Comment 0 for bug 1575349

Revision history for this message
Andreas Hasenack (ahasenack) wrote :

I have deployed cs:trusty/rabbitmq-server-43 and the service is stuck:

rabbitmq-server/0 maintenance executing 2.0-beta6 0/lxc/3 10.96.12.161 (config-changed) Waiting for rabbitmq app to start: /<email address hidden>

It's indeed waiting for a pid file to appear:
  965 ? Ssl 0:00 /var/lib/juju/tools/unit-rabbitmq-server-0/jujud unit --data-dir /var/lib/juju --unit-name rabbitmq-server/0 --debug
 6634 ? S 0:00 \_ /usr/bin/python /var/lib/juju/agents/unit-rabbitmq-server-0/charm/hooks/config-changed
 8182 ? S 0:00 \_ /bin/sh /usr/sbin/rabbitmqctl wait /<email address hidden>
 8191 ? S 0:00 \_ su rabbitmq -s /bin/sh -c /usr/lib/rabbitmq/bin/rabbitmqctl "wait" "/<email address hidden>"
 8192 ? Ss 0:00 \_ sh -c /usr/lib/rabbitmq/bin/rabbitmqctl "wait" "/<email address hidden>"
 8193 ? Sl 0:02 \_ /usr/lib/erlang/erts-5.10.4/bin/beam.smp -- -root /usr/lib/erlang -progname erl -- -home /var/lib/rabbitmq -- -pa /usr/lib/rabbitmq/lib/rabbitmq_server-3.2.4/sbin/../ebin -noshell -noinput -hidden -sname rabbitmqctl8193 -boot start_clean -s rabbit_control_main -nodename rabbit@euphoric-hook -extra wait /<email address hidden>

That directory has no such file.

Turns out rabbit failed to start:

# cat /var/log/rabbitmq/startup_log
ERROR: epmd error for host "euphoric-hook": nxdomain (non-existing domain)
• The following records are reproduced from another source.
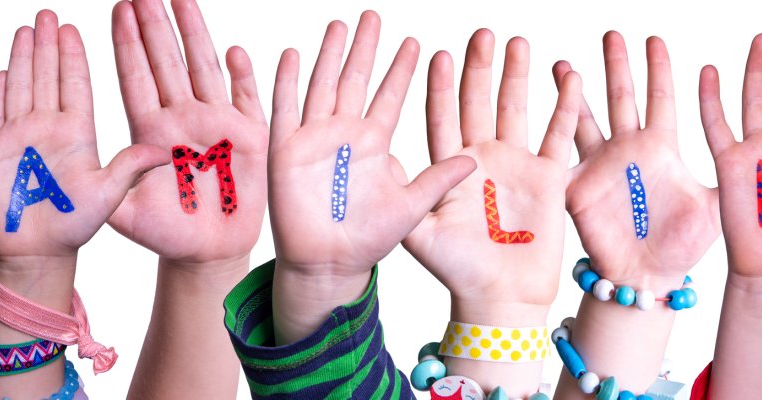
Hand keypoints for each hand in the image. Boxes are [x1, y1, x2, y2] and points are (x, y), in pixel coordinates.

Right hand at [0, 10, 168, 261]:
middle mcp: (48, 128)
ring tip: (26, 29)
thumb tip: (166, 149)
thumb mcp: (109, 193)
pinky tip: (0, 68)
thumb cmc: (75, 225)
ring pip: (21, 86)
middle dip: (47, 44)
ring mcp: (20, 136)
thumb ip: (131, 167)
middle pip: (46, 76)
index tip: (72, 29)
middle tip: (48, 14)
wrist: (38, 250)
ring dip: (22, 57)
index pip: (74, 84)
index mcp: (77, 133)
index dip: (72, 56)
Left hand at [107, 0, 267, 264]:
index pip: (137, 78)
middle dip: (157, 25)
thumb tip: (95, 167)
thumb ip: (115, 188)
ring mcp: (217, 124)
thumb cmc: (166, 233)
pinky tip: (235, 52)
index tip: (120, 9)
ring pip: (204, 69)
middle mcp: (183, 118)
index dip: (129, 44)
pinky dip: (243, 78)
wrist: (206, 253)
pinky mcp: (249, 138)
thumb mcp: (128, 214)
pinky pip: (247, 100)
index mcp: (151, 130)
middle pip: (168, 62)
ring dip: (195, 34)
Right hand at [268, 11, 474, 341]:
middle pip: (355, 79)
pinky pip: (286, 110)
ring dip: (329, 55)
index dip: (400, 69)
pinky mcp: (287, 151)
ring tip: (339, 25)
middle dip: (365, 48)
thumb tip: (474, 159)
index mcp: (374, 143)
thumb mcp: (413, 207)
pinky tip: (294, 55)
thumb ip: (439, 180)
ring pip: (322, 85)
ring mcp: (314, 139)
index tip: (414, 41)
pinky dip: (288, 82)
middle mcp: (344, 134)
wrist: (330, 264)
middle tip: (374, 15)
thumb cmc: (368, 240)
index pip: (390, 95)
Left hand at [404, 30, 577, 313]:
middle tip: (482, 32)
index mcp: (450, 169)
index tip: (437, 54)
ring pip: (516, 109)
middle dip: (480, 68)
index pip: (442, 116)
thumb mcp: (421, 234)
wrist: (501, 299)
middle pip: (479, 102)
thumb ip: (408, 196)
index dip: (440, 86)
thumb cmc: (458, 272)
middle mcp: (482, 159)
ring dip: (517, 76)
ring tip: (517, 42)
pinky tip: (568, 77)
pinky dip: (564, 106)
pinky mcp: (547, 178)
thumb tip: (384, 159)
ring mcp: (516, 165)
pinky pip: (557, 135)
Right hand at [566, 33, 719, 284]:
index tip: (654, 38)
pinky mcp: (578, 187)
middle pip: (621, 97)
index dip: (658, 68)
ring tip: (565, 65)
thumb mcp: (716, 207)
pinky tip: (546, 113)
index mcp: (661, 148)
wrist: (646, 274)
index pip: (659, 97)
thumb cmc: (681, 244)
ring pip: (585, 119)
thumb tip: (761, 158)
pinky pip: (561, 156)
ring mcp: (600, 166)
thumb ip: (730, 177)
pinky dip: (551, 133)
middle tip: (613, 34)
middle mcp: (628, 150)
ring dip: (574, 92)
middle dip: (617, 65)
Somehow that failure was not caught, and now the charm is telling rabbit to wait forever for a pid file that will never show up.

Looking at the charm code, wait_app() is used after a restart in all cases. Something like this:

    service_restart('rabbitmq-server')
    rabbit.wait_app()

So bug number one: the service_restart() failure was not caught.

Bug number two: wait_app() should not wait forever. It should implement a reasonable timeout.